Bridging Knowledge Gap Between Image Inpainting and Large-Area Visible Watermark Removal
The paper presents a novel approach to address the challenges of visible watermark removal, particularly focusing on large-area watermarks that pose significant complexities in background content restoration. Traditional methods relying on deep neural networks (DNNs) face two main issues: dependency on high-quality watermark masks and difficulty handling large-area watermarks. This paper introduces a feature adaptation framework that integrates image inpainting techniques with watermark removal processes, highlighting its potential to overcome these obstacles.
Methodology Overview
The authors propose leveraging a pre-trained image inpainting model, LaMa, renowned for its resolution robustness and fast Fourier convolution methods. The novelty lies in effectively merging the residual background content beneath watermarks with the model's intermediate features. The framework employs a dual-branch system comprising two main structures:
- Watermark Component Cleaning Branch (WCC): This branch focuses on removing watermark interference from input images, employing transposed attention modules to capture and enhance global contextual information. By subtracting watermark components, the WCC branch ensures the preservation of residual background content, providing essential features for subsequent restoration processes.
- Background Content Embedding Branch (BCE): The second branch enriches the input of the cleaned background image with additional original input to embed pertinent background features. Similar to WCC, it utilizes transposed attention modules for feature extraction, ensuring that comprehensive background information supports the accurate reconstruction of destroyed regions.
The authors further innovate by using gated fusion modules (GFM) to adapt the LaMa model effectively. The GFM integrates features extracted from both branches into LaMa's intermediate FFC module outputs, refining the model's capability for high-quality background restoration.

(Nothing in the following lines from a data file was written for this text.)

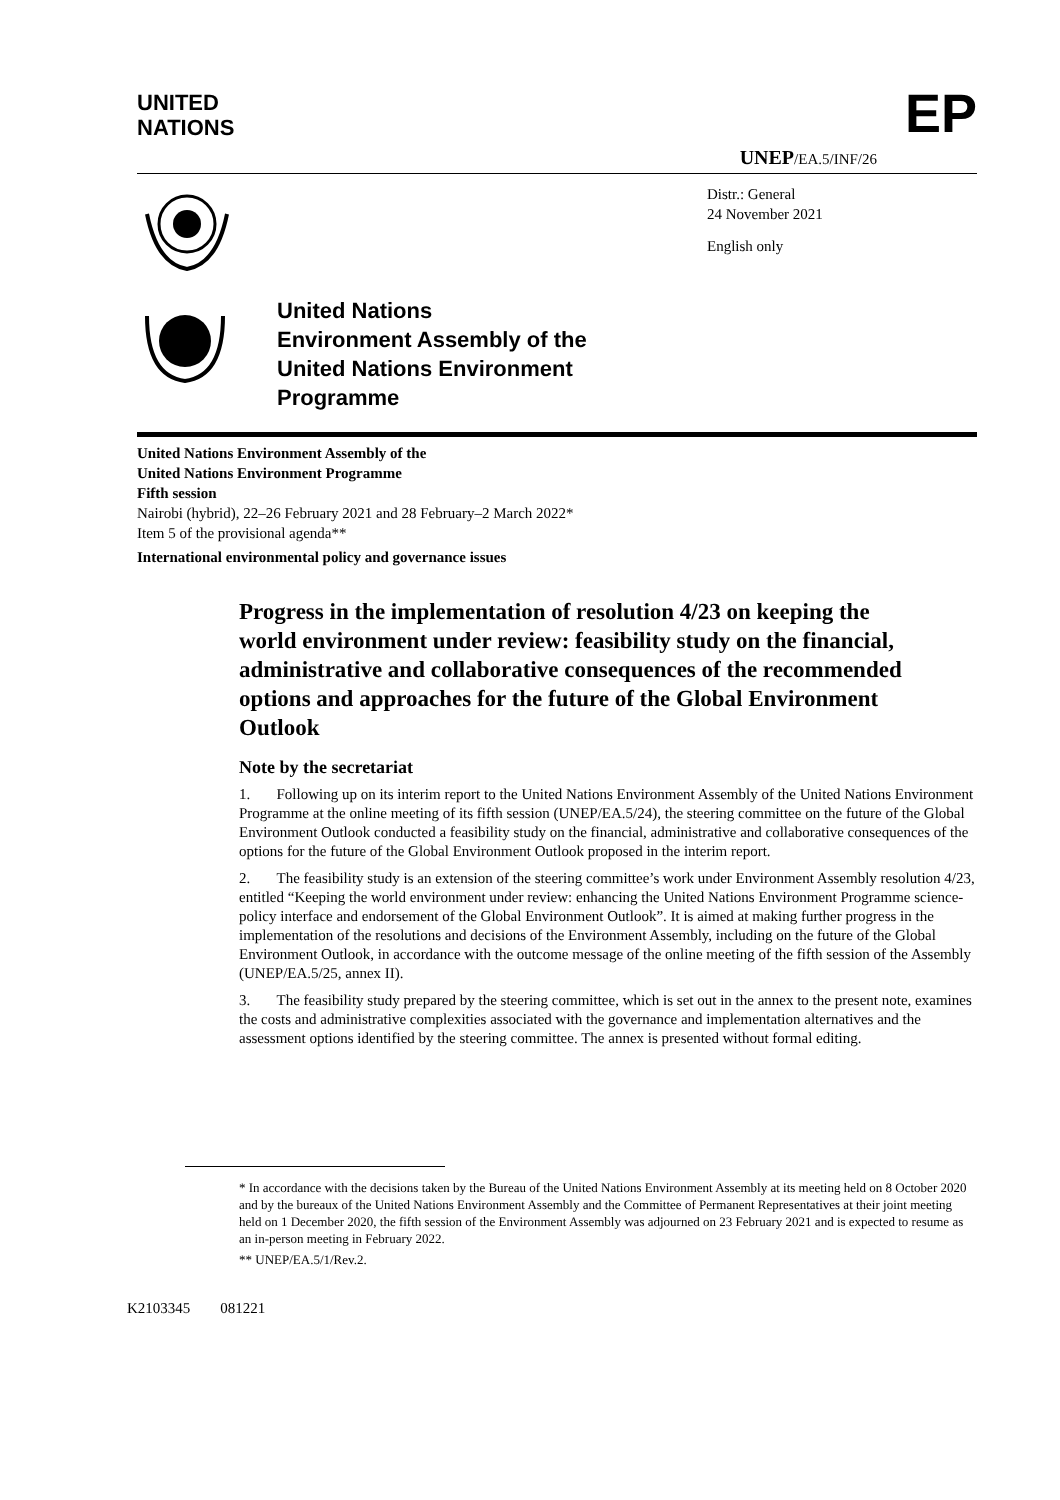UNITED
NATIONS
EP
UNEP/EA.5/INF/26
Distr.: General
24 November 2021
English only
United Nations
Environment Assembly of the
United Nations Environment
Programme
United Nations Environment Assembly of the
United Nations Environment Programme
Fifth session
Nairobi (hybrid), 22–26 February 2021 and 28 February–2 March 2022*
Item 5 of the provisional agenda**
International environmental policy and governance issues
Progress in the implementation of resolution 4/23 on keeping the world environment under review: feasibility study on the financial, administrative and collaborative consequences of the recommended options and approaches for the future of the Global Environment Outlook
Note by the secretariat
1. Following up on its interim report to the United Nations Environment Assembly of the United Nations Environment Programme at the online meeting of its fifth session (UNEP/EA.5/24), the steering committee on the future of the Global Environment Outlook conducted a feasibility study on the financial, administrative and collaborative consequences of the options for the future of the Global Environment Outlook proposed in the interim report.
2. The feasibility study is an extension of the steering committee’s work under Environment Assembly resolution 4/23, entitled “Keeping the world environment under review: enhancing the United Nations Environment Programme science-policy interface and endorsement of the Global Environment Outlook”. It is aimed at making further progress in the implementation of the resolutions and decisions of the Environment Assembly, including on the future of the Global Environment Outlook, in accordance with the outcome message of the online meeting of the fifth session of the Assembly (UNEP/EA.5/25, annex II).
3. The feasibility study prepared by the steering committee, which is set out in the annex to the present note, examines the costs and administrative complexities associated with the governance and implementation alternatives and the assessment options identified by the steering committee. The annex is presented without formal editing.
* In accordance with the decisions taken by the Bureau of the United Nations Environment Assembly at its meeting held on 8 October 2020 and by the bureaux of the United Nations Environment Assembly and the Committee of Permanent Representatives at their joint meeting held on 1 December 2020, the fifth session of the Environment Assembly was adjourned on 23 February 2021 and is expected to resume as an in-person meeting in February 2022.
** UNEP/EA.5/1/Rev.2.
K2103345 081221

Handling Coarse Watermark Masks
Recognizing the challenge of achieving precise watermark segmentation, the paper shifts focus from high-quality masks to coarse ones. During training, the model adapts by augmentedly coarse masks that offer moderate identification of watermark regions. This paradigm fosters a model resilient to varying watermark mask quality, exhibiting robustness in real-world applications where watermark segmentation results are often imperfect.
Experimental Evaluation and Results
Extensive experiments were conducted using the newly introduced Images with Large-Area Watermarks (ILAW) dataset and a collection of real-world images. The proposed method demonstrated superior performance metrics, including PSNR and SSIM. Experimental comparisons against state-of-the-art watermark removal techniques such as SplitNet, SLBR, and image inpainting models like LaMa underscore its efficacy. Additionally, qualitative evaluations reveal the model's ability to effectively eliminate visible watermark traces while accurately recovering lost background content.
Implications and Future Directions
The fusion of image inpainting models with watermark removal processes presents significant implications for fields where image authenticity is paramount, such as forensic analysis and media restoration. By reducing reliance on high-quality watermark masks, this approach broadens practical applicability across diverse environments, including those with limited computational resources.
Future research could expand the exploration of adaptive feature fusion techniques and the incorporation of complementary data modalities to further enhance watermark removal efficacy. Moreover, analyzing model scalability across varied image dimensions and complexities could provide deeper insights into optimizing this framework for broader industry applications. The intersection of AI-driven image restoration and watermark resilience evaluation remains a promising avenue for advancing both theoretical understanding and practical deployment in digital content processing domains.